La verdadera historia de los ranchos de esquileo

Eugenio Plaza, autor del libro 'Ranchos esquileos de Trescasas y Sonsoto'. /El Norte
Eugenio Plaza, autor del libro 'Ranchos esquileos de Trescasas y Sonsoto'. / El Norte

Eugenio Plaza indaga en el origen de estas construcciones en los núcleos segovianos de Trescasas y Sonsoto

El Norte
EL NORTESegovia

Han sido casi cuatro años de trabajo, consultas y cotejo de legajos en varios archivos. Han merecido la pena. Por fin, Eugenio Plaza, natural de Trescasas y profesor de Historia a lo largo de cuatro décadas, publica el libro 'Ranchos esquileos de Trescasas y Sonsoto', en el que profundiza y aclara el origen histórico de estas construcciones. la presentación será en la Diputación de Segovia, el miércoles 11, a las 19 horas.

Entre los motivos que han llevado al autor está, precisamente, el desmontar el tópico del origen del nombre del municipio natal de Plaza. Trescasas se ha atribuido tradicionalmente a la presencia de los tres ranchos de esquileo que existían (dos en este núcleo y otro en Sonsoto). Unas construcciones muy extendidas a lo largo de los siglos XVI y XVII. Sin embargo, hay referencias históricas a Trescasas muy anteriores, en documentos de la Catedral desde 1247, como ya publicara el profesor Julio González. 

También se creía que los tres ranchos fueron promovidos por el Monasterio del Paular, y el autor aclara que en realidad solo es uno, pues el segundo de Trescasas se atribuye a la Fundación de Ochoa Ondátegui y el de Sonsoto a Mónica Muñoz de Ynestrosa.

Tras sus indagaciones, Eugenio Plaza aporta que fue el cambio de la orientación de la cabaña ganadera del Paular en 1619, basada en una explotación montaraz, a otra más extensiva fundada en el comercio de lana merina, la que propició la extensión de los poderes del monasterio más allá de sus fronteras.

Hasta 30.000 cabezas por temporada

Trescasas fue el lugar elegido por su orografía benigna y por estar cerca de la capital, el centro neurálgico de las transacciones lanares de la época. A los pocos años contaba con un flamante rancho en el que se llegaron a esquilar 30.000 cabezas por temporada.  

En cuanto a Sonsoto, conocer el origen del esquileo fue más complicado por la ausencia de restos arquitectónicos, pero el autor siempre ha querido reivindicar la importancia de esta infraestructura, cuya importancia había estado eclipsada por otros como los de Santillana o Alfaro (ya desaparecidos) o Cabanillas. 

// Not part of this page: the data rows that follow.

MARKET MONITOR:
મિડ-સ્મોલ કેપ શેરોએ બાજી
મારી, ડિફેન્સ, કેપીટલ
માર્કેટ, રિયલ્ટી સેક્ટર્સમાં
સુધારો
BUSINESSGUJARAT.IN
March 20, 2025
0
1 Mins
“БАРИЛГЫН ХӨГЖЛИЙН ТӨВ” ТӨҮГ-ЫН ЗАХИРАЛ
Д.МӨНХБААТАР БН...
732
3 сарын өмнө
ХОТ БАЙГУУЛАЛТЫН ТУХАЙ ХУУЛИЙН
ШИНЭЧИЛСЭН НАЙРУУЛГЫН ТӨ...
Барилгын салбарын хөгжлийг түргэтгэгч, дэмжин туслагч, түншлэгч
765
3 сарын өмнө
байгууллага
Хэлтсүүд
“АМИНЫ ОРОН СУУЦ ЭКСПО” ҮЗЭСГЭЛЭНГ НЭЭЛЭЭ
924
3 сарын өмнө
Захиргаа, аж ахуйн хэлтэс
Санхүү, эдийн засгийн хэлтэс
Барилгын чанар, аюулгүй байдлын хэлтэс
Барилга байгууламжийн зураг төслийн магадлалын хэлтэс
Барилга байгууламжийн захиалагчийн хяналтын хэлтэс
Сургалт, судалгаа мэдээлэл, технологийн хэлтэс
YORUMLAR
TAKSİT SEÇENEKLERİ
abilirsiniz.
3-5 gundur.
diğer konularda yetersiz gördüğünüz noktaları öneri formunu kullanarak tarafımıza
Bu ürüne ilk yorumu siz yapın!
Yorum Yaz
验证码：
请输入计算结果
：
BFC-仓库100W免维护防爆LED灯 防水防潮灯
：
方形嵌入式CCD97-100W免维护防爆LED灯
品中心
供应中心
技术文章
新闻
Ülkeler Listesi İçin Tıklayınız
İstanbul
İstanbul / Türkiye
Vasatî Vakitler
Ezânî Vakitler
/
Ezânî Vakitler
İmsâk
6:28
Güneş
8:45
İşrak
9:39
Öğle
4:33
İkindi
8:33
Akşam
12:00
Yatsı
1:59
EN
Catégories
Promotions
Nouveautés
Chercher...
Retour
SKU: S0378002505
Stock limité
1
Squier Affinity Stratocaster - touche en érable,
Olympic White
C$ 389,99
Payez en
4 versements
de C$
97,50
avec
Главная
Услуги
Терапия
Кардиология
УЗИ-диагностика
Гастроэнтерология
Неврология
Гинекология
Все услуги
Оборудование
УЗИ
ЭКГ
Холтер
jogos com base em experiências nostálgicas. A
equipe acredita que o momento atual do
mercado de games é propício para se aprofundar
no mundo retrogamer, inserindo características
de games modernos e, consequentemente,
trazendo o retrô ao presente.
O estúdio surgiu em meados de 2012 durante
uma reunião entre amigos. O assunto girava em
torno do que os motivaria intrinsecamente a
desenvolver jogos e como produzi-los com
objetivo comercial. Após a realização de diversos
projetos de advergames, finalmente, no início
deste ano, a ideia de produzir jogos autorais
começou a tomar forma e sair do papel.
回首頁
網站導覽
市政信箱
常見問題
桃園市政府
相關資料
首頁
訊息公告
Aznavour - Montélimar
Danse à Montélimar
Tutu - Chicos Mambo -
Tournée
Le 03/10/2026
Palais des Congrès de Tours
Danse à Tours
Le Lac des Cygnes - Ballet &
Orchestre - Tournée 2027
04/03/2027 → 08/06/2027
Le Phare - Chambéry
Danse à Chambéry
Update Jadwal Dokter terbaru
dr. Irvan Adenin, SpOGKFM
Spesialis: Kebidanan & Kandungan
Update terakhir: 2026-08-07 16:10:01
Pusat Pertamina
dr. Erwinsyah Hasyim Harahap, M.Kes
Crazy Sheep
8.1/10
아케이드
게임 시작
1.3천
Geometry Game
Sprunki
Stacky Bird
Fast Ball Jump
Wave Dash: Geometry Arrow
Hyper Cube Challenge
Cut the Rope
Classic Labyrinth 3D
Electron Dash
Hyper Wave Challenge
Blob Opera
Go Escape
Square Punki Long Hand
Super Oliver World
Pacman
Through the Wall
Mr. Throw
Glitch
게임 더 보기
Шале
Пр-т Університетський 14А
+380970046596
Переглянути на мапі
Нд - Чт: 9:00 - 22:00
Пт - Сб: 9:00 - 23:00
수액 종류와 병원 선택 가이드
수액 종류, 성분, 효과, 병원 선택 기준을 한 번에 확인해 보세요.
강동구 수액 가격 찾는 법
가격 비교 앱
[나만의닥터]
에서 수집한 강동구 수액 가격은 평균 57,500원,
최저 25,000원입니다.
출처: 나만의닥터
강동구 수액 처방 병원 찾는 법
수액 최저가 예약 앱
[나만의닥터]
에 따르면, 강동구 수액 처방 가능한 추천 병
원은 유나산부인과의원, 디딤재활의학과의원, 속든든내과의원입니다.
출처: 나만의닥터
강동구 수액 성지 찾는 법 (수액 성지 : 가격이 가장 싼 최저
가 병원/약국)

La investigación para el libro llevó al investigador a estudiar durante largo tiempo documentos en el archivo del Monasterio del Paular, el Archivo Diocesano, el municipal de Segovia y el de la Nobleza de Toledo del Histórico Nacional, que fue el que aportó las claves para desenmarañar el intrincado origen del rancho de Sonsoto

Los estudios sobre los esquileos cuentan ya con otra interesante aportación de este profesor, ya retirado, al que la historiadora Soterraña Martín animó a indagar sobre el origen de los ranchos de Trescasas y Sonsoto, que ahora ven la luz en forma de esta publicación, auspiciada por la Diputación de Segovia.